We have a word for an experience like this: theophany.

And leaving the sanctuary that day, getting on the plane and returning home, I couldn’t help but feel my face flushed, perhaps aglow, and my heart quickened and a bit more alive, the joyous words of the women who returned from the tomb on the first Easter morn resonating in my soul: “We have seen the Lord!”


Brian Keepers

Brian Keepers is the lead pastor of Trinity Reformed Church in Orange City, Iowa.

11 Comments

  • Ed Starkenburg says:

    Thanks for sharing this powerful experience with us!

  • John Kleinheksel says:

    Wow, Brian,
    The Christ in her; and the Christ is you.
    YES. Thank you for sharing this true and powerful encounter.

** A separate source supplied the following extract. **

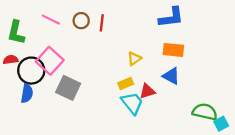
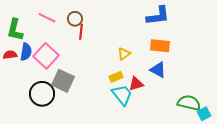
red line: (102, 23) -> (81, 32), moved
black circle: (31, 71) -> (42, 94), moved
blue semicircle: (27, 93) -> (26, 52), moved

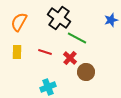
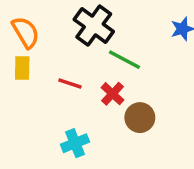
orange semicircle: (19, 22) -> (26, 32), turned 120
yellow rectangle: (17, 52) -> (22, 68), moved

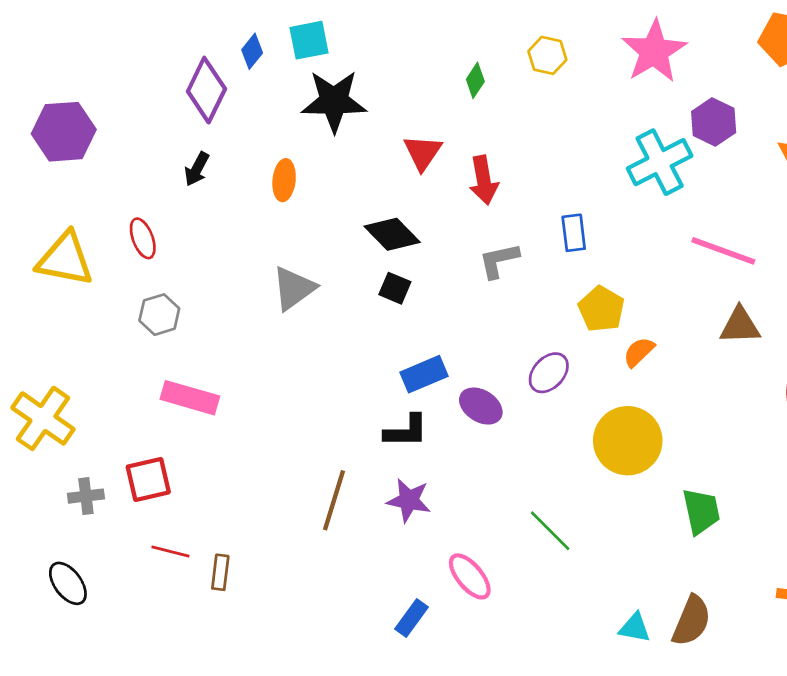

  • Gloria J McCanna says:

    Beautiful.

  • Henry Baron says:

    So memorable for you and now memorable for us too – a holy memory! Thank you!

  • Al Schipper says:

    Such an interesting Reformed Journal day. In the Reformed Journal a lament re justice and segregation in our education systems at home while the Reformed Journal Blog celebrates joy-filled worship over there, far from home. The contrasting irony is delicious …. and insightful … and challenging.

  • Roger Lefers says:

    How up lifting, exciting and heavenly reading this!

  • Mary Swier says:

    Oh, I felt it in your words! Christ gives us these tiny glimpses of heaven so we can be, just for an instant, transported and revived to keep on, keeping on!

  • Joyce and Wes Kiel says:

    Ah Brian. So uplifting. You followed the Spirit’s leading to unsegregate yourself and in so doing met “*Christ in the Breadline” Thank you for sharing so vividly.

    *see Fritz Eichenberg artwork.

    PS I agree with Al about the irony of the two RJ blogs today.

  • Pam Adams says:

    Brian, I had several similar experiences on my trip to Ethiopia. I have also heard the same reaction of others to travel to a different country in Africa. This humbles me when I see the grace of God on the poor and humble creators of our Lord. What is he telling us?

  • Norma says:

    Beautiful Brian. Wish I had been there, but then, you took me along with your writing.

  • Christopher Poest says:

    Thanks for bringing us along so powerfully to Mukono.